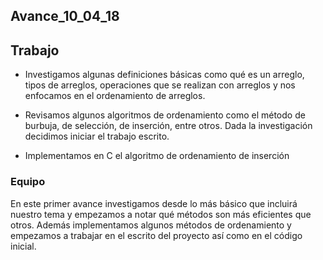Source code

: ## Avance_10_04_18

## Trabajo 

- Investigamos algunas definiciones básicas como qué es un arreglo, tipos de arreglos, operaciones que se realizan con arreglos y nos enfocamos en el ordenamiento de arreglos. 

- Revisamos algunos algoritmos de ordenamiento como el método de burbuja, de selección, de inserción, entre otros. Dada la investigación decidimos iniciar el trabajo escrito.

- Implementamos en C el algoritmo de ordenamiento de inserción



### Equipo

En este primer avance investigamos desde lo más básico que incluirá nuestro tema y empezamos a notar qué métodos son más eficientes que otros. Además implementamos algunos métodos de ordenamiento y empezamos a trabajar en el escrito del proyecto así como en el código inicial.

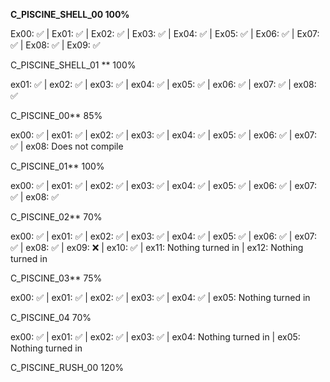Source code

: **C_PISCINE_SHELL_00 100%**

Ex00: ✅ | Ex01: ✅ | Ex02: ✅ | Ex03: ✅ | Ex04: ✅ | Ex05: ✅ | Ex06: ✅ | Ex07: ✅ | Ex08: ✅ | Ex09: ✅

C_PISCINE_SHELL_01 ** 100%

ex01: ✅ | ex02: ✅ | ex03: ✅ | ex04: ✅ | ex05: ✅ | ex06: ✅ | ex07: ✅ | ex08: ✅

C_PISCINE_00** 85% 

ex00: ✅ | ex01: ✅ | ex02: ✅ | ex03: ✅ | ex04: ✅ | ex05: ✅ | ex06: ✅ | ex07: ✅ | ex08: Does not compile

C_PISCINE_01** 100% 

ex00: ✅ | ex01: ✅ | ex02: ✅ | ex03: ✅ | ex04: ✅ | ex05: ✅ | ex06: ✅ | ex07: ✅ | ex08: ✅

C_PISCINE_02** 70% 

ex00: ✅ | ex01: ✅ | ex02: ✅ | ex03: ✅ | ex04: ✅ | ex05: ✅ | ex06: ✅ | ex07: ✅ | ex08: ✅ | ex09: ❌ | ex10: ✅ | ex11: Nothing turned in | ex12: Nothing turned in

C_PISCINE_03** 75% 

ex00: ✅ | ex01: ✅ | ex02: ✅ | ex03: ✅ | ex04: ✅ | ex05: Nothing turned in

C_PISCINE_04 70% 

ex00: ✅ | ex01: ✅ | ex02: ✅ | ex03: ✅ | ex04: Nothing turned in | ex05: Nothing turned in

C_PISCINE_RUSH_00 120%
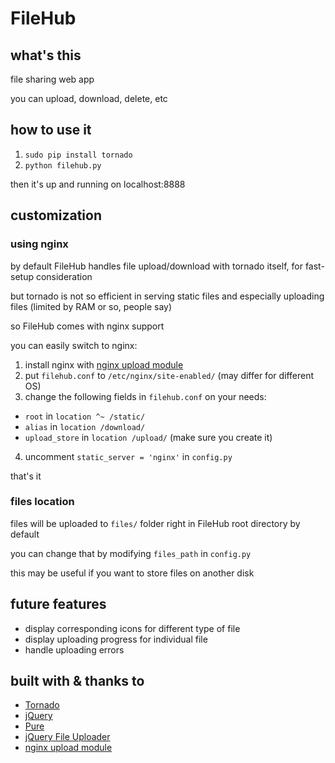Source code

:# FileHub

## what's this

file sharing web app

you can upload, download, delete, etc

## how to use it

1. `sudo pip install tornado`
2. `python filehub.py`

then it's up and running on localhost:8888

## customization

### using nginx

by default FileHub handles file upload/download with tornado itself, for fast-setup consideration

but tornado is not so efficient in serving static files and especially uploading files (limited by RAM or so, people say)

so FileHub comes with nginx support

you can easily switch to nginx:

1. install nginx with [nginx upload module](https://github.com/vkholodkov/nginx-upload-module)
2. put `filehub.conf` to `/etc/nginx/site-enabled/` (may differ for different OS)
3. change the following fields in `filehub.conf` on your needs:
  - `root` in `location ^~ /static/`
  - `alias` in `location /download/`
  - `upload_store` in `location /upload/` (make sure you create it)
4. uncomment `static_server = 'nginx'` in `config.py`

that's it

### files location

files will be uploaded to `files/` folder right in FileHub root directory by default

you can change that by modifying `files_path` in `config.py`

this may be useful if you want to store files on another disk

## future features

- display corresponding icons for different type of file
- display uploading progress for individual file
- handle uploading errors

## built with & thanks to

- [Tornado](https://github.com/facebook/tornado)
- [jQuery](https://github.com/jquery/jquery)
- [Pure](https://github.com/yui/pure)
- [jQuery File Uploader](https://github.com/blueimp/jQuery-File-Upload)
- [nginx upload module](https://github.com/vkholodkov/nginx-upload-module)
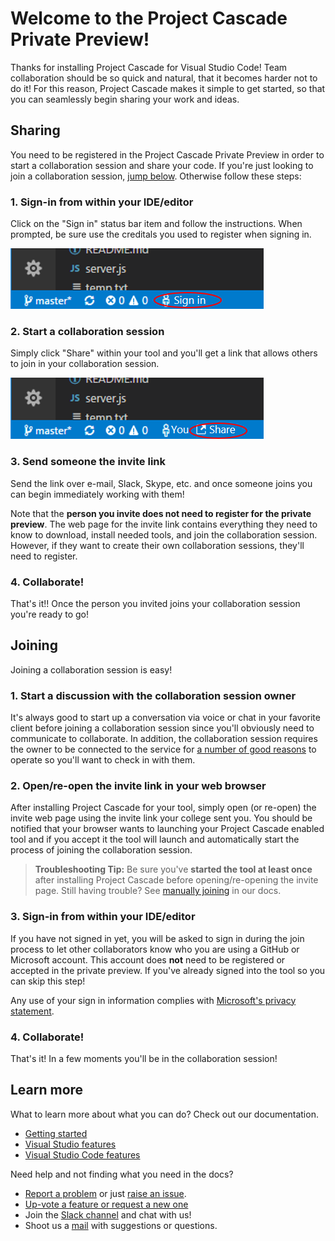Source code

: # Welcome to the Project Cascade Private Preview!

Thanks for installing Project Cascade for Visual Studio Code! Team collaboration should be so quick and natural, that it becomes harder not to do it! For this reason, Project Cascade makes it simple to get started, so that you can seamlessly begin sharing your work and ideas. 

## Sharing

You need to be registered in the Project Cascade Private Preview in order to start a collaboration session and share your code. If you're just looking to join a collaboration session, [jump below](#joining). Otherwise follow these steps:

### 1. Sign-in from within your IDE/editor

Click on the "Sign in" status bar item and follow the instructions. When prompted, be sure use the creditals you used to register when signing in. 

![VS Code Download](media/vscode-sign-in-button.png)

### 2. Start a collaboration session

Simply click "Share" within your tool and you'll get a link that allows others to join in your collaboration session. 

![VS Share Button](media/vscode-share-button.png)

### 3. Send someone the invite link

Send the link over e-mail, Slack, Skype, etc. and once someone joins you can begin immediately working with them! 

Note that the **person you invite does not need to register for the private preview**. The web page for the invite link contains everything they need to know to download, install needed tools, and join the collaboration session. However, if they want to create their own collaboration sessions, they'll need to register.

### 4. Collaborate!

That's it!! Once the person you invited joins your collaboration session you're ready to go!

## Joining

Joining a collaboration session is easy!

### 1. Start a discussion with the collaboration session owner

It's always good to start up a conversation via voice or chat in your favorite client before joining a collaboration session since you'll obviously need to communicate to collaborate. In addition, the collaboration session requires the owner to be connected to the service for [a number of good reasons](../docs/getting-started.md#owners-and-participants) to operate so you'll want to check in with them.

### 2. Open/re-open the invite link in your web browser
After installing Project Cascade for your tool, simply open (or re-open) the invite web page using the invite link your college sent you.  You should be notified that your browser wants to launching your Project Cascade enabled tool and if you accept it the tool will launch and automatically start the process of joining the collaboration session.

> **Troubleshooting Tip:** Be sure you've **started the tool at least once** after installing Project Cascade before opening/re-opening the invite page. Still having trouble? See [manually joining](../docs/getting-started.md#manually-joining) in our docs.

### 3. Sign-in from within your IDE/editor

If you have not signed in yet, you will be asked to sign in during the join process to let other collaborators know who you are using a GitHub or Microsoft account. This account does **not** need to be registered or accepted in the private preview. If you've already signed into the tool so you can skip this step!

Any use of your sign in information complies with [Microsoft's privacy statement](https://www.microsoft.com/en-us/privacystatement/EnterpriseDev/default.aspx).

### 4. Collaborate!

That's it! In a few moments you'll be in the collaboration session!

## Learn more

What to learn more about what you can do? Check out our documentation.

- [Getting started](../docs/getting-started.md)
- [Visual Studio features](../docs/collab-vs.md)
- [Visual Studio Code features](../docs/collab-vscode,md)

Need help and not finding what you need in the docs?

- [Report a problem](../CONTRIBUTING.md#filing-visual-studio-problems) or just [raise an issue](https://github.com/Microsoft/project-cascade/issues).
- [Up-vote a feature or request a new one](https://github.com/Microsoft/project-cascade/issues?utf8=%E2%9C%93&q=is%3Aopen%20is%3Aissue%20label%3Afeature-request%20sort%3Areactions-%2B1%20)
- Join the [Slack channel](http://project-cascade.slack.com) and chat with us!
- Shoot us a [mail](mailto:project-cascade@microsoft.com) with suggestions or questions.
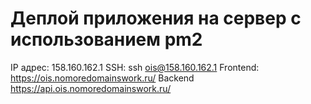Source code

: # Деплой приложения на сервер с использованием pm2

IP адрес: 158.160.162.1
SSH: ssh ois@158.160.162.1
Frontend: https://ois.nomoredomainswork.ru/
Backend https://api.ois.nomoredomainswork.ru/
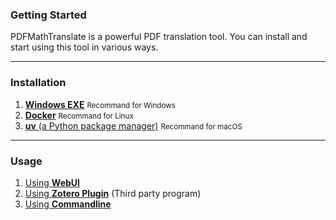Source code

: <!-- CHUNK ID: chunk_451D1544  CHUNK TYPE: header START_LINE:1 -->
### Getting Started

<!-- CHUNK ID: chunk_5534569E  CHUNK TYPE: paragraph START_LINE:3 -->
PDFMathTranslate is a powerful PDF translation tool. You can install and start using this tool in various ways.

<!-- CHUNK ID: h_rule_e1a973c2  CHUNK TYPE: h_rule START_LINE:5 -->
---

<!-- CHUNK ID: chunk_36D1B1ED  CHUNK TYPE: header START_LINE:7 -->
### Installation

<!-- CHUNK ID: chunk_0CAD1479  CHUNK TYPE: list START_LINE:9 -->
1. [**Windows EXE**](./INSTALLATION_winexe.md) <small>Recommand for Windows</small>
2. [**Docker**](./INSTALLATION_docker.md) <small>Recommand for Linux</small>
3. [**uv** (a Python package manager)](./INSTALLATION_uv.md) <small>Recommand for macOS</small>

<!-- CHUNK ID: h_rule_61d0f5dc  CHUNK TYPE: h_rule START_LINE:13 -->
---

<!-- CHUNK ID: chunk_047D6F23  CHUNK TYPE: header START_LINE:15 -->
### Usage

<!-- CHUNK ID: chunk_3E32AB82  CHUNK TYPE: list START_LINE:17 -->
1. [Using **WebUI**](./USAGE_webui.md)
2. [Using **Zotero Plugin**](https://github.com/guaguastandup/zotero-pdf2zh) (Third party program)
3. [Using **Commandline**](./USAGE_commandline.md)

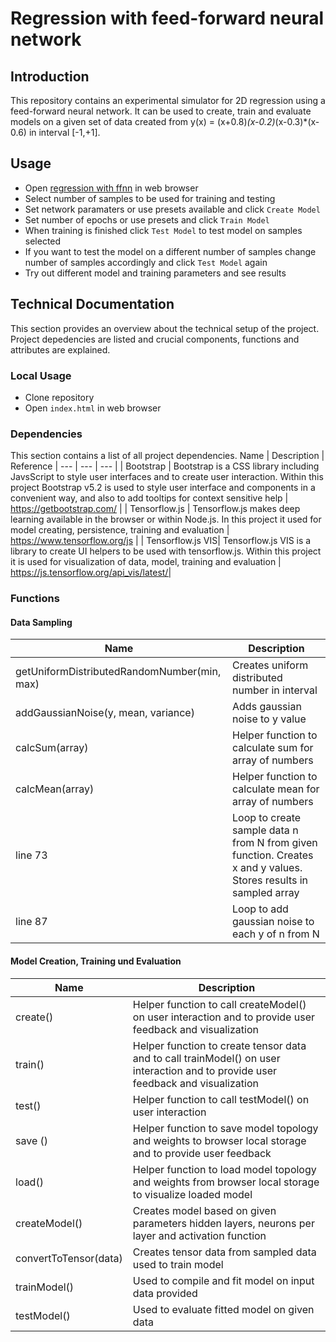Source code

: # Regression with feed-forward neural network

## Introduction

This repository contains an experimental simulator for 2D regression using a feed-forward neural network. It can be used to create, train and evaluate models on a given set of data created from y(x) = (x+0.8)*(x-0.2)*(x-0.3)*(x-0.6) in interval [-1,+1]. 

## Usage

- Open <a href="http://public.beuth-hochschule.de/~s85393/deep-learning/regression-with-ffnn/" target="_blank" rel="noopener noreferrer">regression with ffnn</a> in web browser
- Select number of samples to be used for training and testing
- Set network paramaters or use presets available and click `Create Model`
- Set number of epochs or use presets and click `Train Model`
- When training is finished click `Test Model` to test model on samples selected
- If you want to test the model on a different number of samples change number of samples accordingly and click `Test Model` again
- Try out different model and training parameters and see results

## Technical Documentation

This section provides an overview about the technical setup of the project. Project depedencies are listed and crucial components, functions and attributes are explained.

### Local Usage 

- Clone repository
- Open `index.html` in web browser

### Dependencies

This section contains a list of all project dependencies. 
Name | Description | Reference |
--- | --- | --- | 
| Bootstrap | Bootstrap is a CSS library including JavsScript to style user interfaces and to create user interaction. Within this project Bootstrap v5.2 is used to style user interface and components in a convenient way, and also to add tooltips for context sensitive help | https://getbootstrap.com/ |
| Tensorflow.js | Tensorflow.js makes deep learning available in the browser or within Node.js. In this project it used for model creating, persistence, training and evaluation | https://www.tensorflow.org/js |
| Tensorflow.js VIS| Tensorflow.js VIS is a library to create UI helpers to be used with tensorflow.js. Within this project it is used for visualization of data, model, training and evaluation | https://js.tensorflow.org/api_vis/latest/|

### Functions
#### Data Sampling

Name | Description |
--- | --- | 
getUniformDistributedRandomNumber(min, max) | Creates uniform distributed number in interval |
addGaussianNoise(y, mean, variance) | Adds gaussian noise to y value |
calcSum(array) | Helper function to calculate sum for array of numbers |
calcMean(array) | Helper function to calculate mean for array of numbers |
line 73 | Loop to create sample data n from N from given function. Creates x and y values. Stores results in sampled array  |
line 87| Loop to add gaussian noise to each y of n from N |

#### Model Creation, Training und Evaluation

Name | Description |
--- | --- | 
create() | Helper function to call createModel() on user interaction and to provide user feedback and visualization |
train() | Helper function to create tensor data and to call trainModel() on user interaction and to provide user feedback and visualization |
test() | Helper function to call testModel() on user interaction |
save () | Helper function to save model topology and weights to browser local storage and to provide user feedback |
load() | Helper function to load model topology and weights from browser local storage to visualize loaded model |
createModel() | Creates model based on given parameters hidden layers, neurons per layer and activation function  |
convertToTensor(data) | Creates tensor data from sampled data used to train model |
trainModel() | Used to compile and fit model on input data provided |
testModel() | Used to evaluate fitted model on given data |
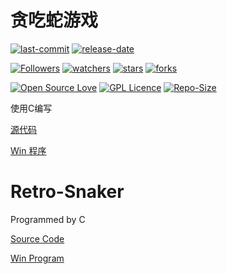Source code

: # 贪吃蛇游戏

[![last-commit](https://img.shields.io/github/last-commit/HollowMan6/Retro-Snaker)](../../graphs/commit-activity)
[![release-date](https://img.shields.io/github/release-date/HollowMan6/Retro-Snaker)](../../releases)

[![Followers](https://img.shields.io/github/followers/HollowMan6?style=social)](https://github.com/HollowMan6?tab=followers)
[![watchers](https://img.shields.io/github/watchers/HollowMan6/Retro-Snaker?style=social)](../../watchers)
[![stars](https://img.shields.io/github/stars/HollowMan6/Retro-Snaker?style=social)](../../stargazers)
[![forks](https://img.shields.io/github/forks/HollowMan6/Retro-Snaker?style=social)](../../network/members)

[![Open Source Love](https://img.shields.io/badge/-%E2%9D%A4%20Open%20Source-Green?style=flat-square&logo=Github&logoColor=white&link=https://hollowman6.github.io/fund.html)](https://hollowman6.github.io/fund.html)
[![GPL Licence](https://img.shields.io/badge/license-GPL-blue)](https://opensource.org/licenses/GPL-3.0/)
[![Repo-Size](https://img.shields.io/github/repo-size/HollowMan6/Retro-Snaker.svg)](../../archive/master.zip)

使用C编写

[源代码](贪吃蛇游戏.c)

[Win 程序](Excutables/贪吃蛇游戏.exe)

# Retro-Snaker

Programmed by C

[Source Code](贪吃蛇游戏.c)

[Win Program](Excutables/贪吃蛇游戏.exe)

- - - - - - -

*What to work on*: In the listing above, find the line containing "### 3. Sign-in from within your IDE/editor" and the line containing "If you have", then repeat those two lines and everything between them exactly.

*Task answer*:
### 3. Sign-in from within your IDE/editor

If you have not signed in yet, you will be asked to sign in during the join process to let other collaborators know who you are using a GitHub or Microsoft account. This account does **not** need to be registered or accepted in the private preview. If you've already signed into the tool so you can skip this step!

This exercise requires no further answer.